> [To-do item] For every line in the material below that holds "para", report the line.
■ ■ ■ ■ ■
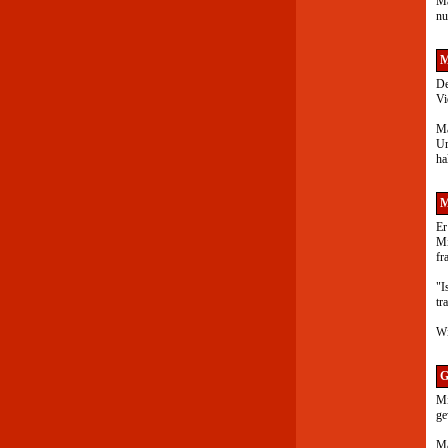
Ma
nu
M
De
Vi
Ma
Ur
ha
M
Er
Mi
fr
"I
tr
Wi
G
Mi
ge
Ma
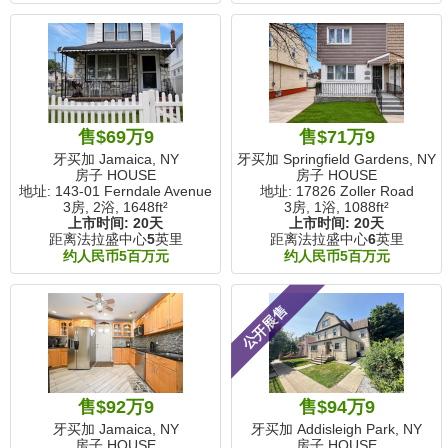
售$69万9
售$71万9
牙买加 Jamaica, NY
牙买加 Springfield Gardens, NY
房子 HOUSE
房子 HOUSE
地址: 143-01 Ferndale Avenue
地址: 17826 Zoller Road
3房, 2浴,
1648ft²
3房, 1浴,
1088ft²
上市时间:
20天
上市时间:
20天
距离法拉盛中心
5
英里
距离法拉盛中心
6
英里
约人民币5百万元
约人民币5百万元
公开展售
售$92万9
售$94万9
牙买加 Jamaica, NY
牙买加 Addisleigh Park, NY
房子 HOUSE
房子 HOUSE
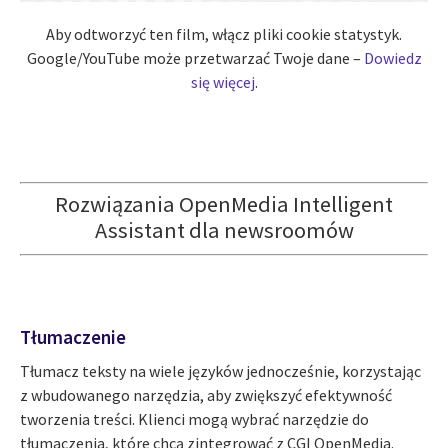
Aby odtworzyć ten film, włącz pliki cookie statystyk.
Google/YouTube może przetwarzać Twoje dane –
Dowiedz
się więcej
.
Rozwiązania OpenMedia Intelligent
Assistant dla newsroomów
Tłumaczenie
Tłumacz teksty na wiele języków jednocześnie, korzystając
z wbudowanego narzędzia, aby zwiększyć efektywność
tworzenia treści. Klienci mogą wybrać narzędzie do
tłumaczenia, które chcą zintegrować z CGI OpenMedia.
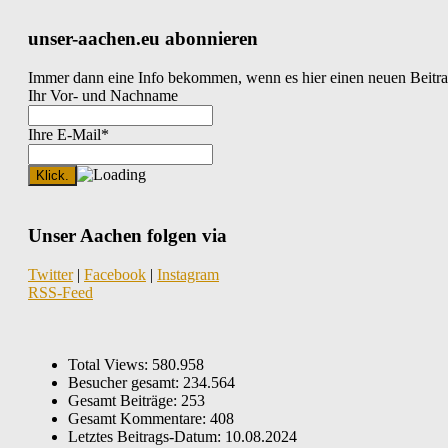
unser-aachen.eu abonnieren
Immer dann eine Info bekommen, wenn es hier einen neuen Beitra
Ihr Vor- und Nachname
Ihre E-Mail*
Unser Aachen folgen via
Twitter
|
Facebook
|
Instagram
RSS-Feed
Total Views:
580.958
Besucher gesamt:
234.564
Gesamt Beiträge:
253
Gesamt Kommentare:
408
Letztes Beitrags-Datum:
10.08.2024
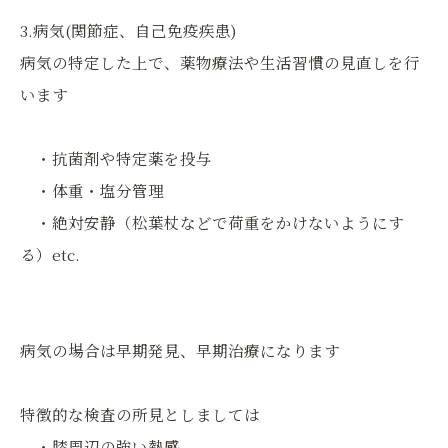
3.病気(関節症、自己免疫疾患)
病気の特定した上で、薬物療法や生活習慣の見直しを行
います
・抗菌剤や特定薬を投与
・体重・塩分管理
・絶対安静（松葉杖などで荷重をかけないようにす
る）etc.
病気の場合は早期発見、早期治療になります
特徴的な検査の所見としましては
・膝周辺の強い熱感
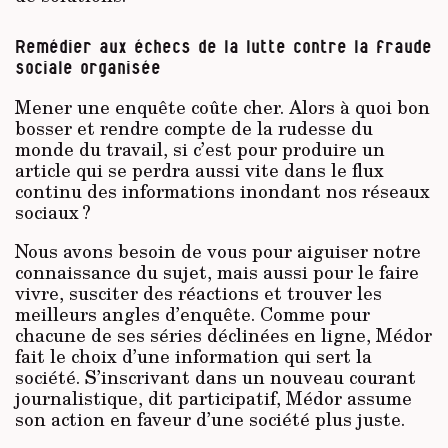
Remédier aux échecs de la lutte contre la fraude
sociale organisée
Mener une enquête coûte cher. Alors à quoi bon
bosser et rendre compte de la rudesse du
monde du travail, si c’est pour produire un
article qui se perdra aussi vite dans le flux
continu des informations inondant nos réseaux
sociaux ?
Nous avons besoin de vous pour aiguiser notre
connaissance du sujet, mais aussi pour le faire
vivre, susciter des réactions et trouver les
meilleurs angles d’enquête. Comme pour
chacune de ses séries déclinées en ligne, Médor
fait le choix d’une information qui sert la
société. S’inscrivant dans un nouveau courant
journalistique, dit participatif, Médor assume
son action en faveur d’une société plus juste.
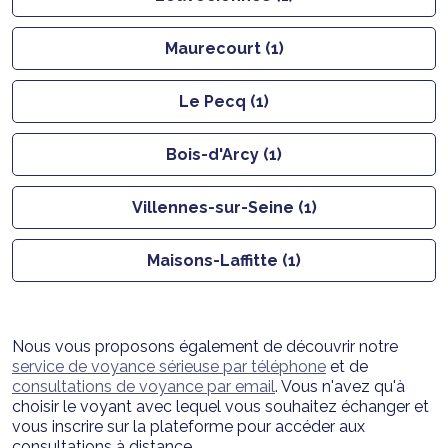
Maurecourt (1)
Le Pecq (1)
Bois-d'Arcy (1)
Villennes-sur-Seine (1)
Maisons-Laffitte (1)
Nous vous proposons également de découvrir notre
service de voyance sérieuse par téléphone
et de
consultations de voyance par email
. Vous n'avez qu'à
choisir le voyant avec lequel vous souhaitez échanger et
vous inscrire sur la plateforme pour accéder aux
consultations à distance.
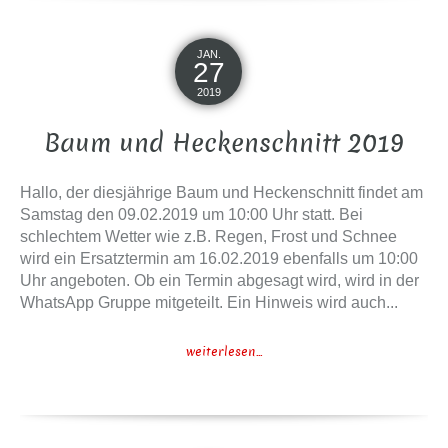
JAN.
27
2019
Baum und Heckenschnitt 2019
Hallo, der diesjährige Baum und Heckenschnitt findet am
Samstag den 09.02.2019 um 10:00 Uhr statt. Bei
schlechtem Wetter wie z.B. Regen, Frost und Schnee
wird ein Ersatztermin am 16.02.2019 ebenfalls um 10:00
Uhr angeboten. Ob ein Termin abgesagt wird, wird in der
WhatsApp Gruppe mitgeteilt. Ein Hinweis wird auch...
weiterlesen...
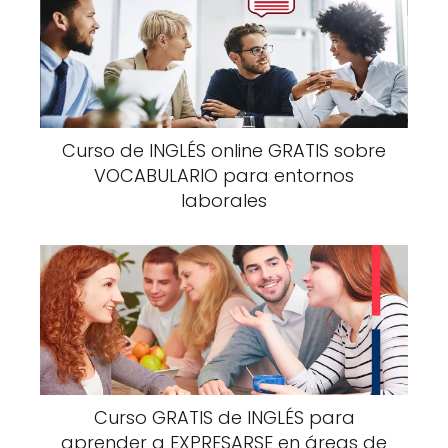
Curso de INGLÉS online GRATIS sobre
VOCABULARIO para entornos
laborales
Curso GRATIS de INGLÉS para
aprender a EXPRESARSE en áreas de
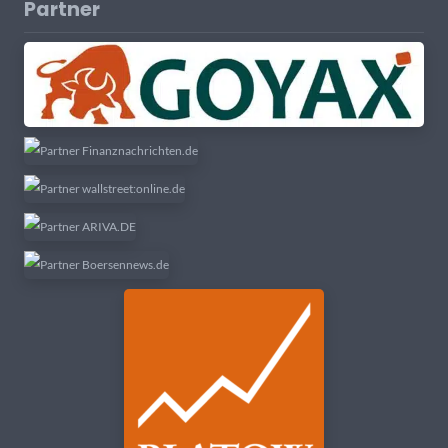
Partner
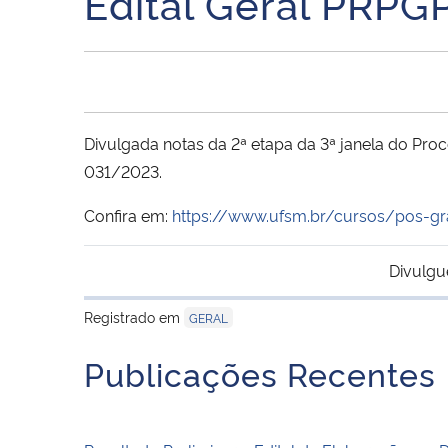
Edital Geral PRP
Divulgada notas da 2ª etapa da 3ª janela do Pro
031/2023.
Confira em:
https://www.ufsm.br/cursos/pos-g
Divulgu
Registrado em
GERAL
Publicações Recentes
■ ■ ■ ■ ■
> [Solution]
VOCABULARIO para entornos
Curso GRATIS de INGLÉS para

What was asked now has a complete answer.